Rejoicing in Opposition – George Whitefield gave this testimony in his journal of Sunday, December 10, 1738, shortly after he returned to London from America: “When I was on board the Mary, those particular parts of the Book of Jeremiah, which relate to the opposition he met with from the false prophets, were deeply impressed upon my soul [for example, see Jeremiah 11:19-23]. Now I begin to see the wisdom of God in it; for five churches have been already denied me, and some of the clergy, if possible, would oblige me to depart out of these coasts. But I rejoice in this opposition, it being a certain sign that a more effectual door will be opened, since there are so many adversaries.” –from George Whitefield’s Journals (p.193).

 

 

August 3, 2005

 

Faithfulness of God – “Faithfulness is that in God which guarantees that He will never be or act inconsistent with Himself.
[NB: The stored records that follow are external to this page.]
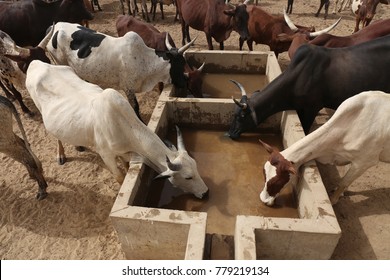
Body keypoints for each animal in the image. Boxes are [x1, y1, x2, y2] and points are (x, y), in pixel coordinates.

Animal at [258, 91, 390, 206]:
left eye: (277, 181)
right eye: (264, 175)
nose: (263, 200)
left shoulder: (365, 161)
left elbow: (344, 181)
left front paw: (333, 200)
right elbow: (345, 177)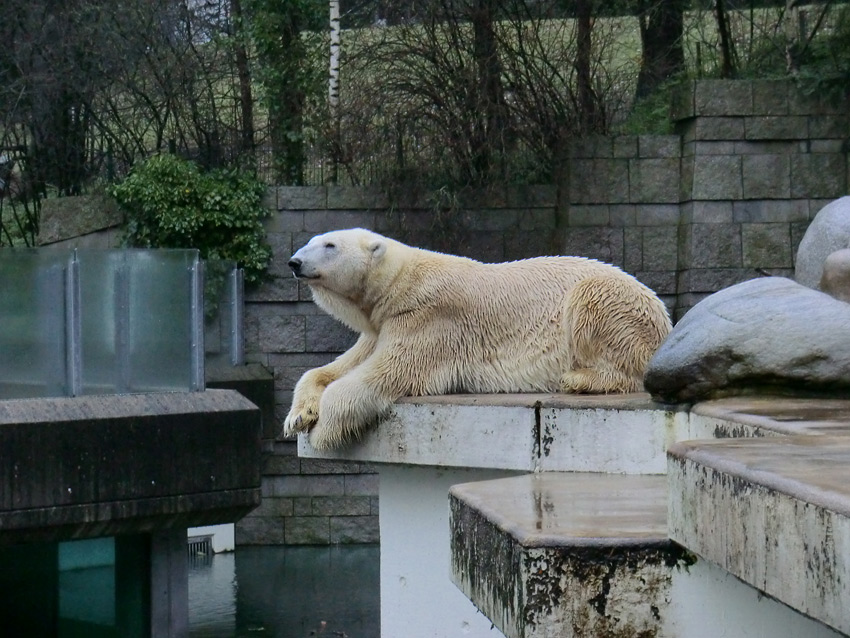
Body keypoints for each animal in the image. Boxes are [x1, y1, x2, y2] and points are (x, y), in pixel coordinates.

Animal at [284, 229, 668, 450]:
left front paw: (322, 431)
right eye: (311, 241)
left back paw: (579, 379)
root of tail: (662, 318)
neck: (399, 283)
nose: (294, 262)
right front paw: (298, 417)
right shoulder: (380, 325)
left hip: (616, 306)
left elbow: (388, 372)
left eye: (330, 245)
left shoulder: (428, 320)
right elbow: (331, 369)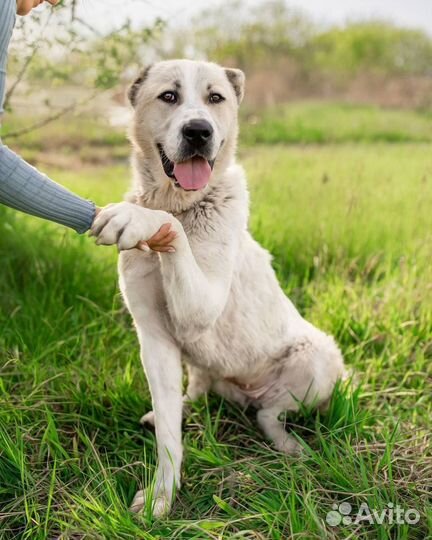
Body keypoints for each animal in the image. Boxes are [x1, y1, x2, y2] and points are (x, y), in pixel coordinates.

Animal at [91, 60, 344, 520]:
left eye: (215, 98)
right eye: (169, 96)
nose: (198, 132)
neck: (180, 202)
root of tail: (245, 392)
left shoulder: (201, 305)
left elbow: (165, 224)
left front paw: (136, 218)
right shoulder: (155, 339)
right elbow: (169, 436)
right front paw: (162, 494)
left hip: (318, 359)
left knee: (269, 414)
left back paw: (289, 444)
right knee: (197, 389)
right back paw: (181, 406)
You can put that down as an axiom. It is good for you now and good for you when you’re dying. It will be good to remember as you rise from the dead and good for all the eons and millenniums to come. God will never cease to be what He is and who He is. Everything God says or does must be in accord with His faithfulness. He will always be true to Himself, to His works and to His creation.” –from The Attributes of God: Volume Two by A. W. Tozer (p.164). See Deuteronomy 7:9; Lamentations 3:22-23; 1Corinthians 1:9.

 

Topics: Faithfulness of God

 

My Heart, My Aching Heart! – Robert Robinson (1735-1790), the English Baptist pastor and author, is best known as the author of the hymn, Come Thou Fount of Every Blessing. In 1787, his life was “interrupted by the death of his favorite daughter, Julia, at the age of seventeen. A tall, beautiful and intelligent girl, Julia was the apple of her father’s eye and he had been smitten to the heart when two years earlier she had going into a decline. All his hopes and fears concerning her health ended on Tuesday evening, 9th October when, after kissing her sisters, Nancy and Patty, she leaned back on her pillow, murmured, ‘Lord, into thy hands I commend my spirit’, and fell quietly into her last sleep… For a while Robinson’s grief was inconsolable. ‘My heart, my aching heart!’ he cried. ‘Here am I—here,

 

            As on a lonely building’s top,

              The sparrow tells her moan,

            Far from the tents of joy and hope,

              I sit and grieve alone.’

 

“The whole family, including his mother, now over ninety, soothed their own sorrow in some measure by their effort to comfort his wounded heart. He was to an extent consoled and cheered two months afterward by baptizing six of his children in the baptistery which he had previously constructed in his own garden and receiving them into church membership.” –from With Freedom Fired by Graham W. Hughes (p.64-65). See Psalm 90:10; Proverbs 15:13; Isaiah 53:3-4.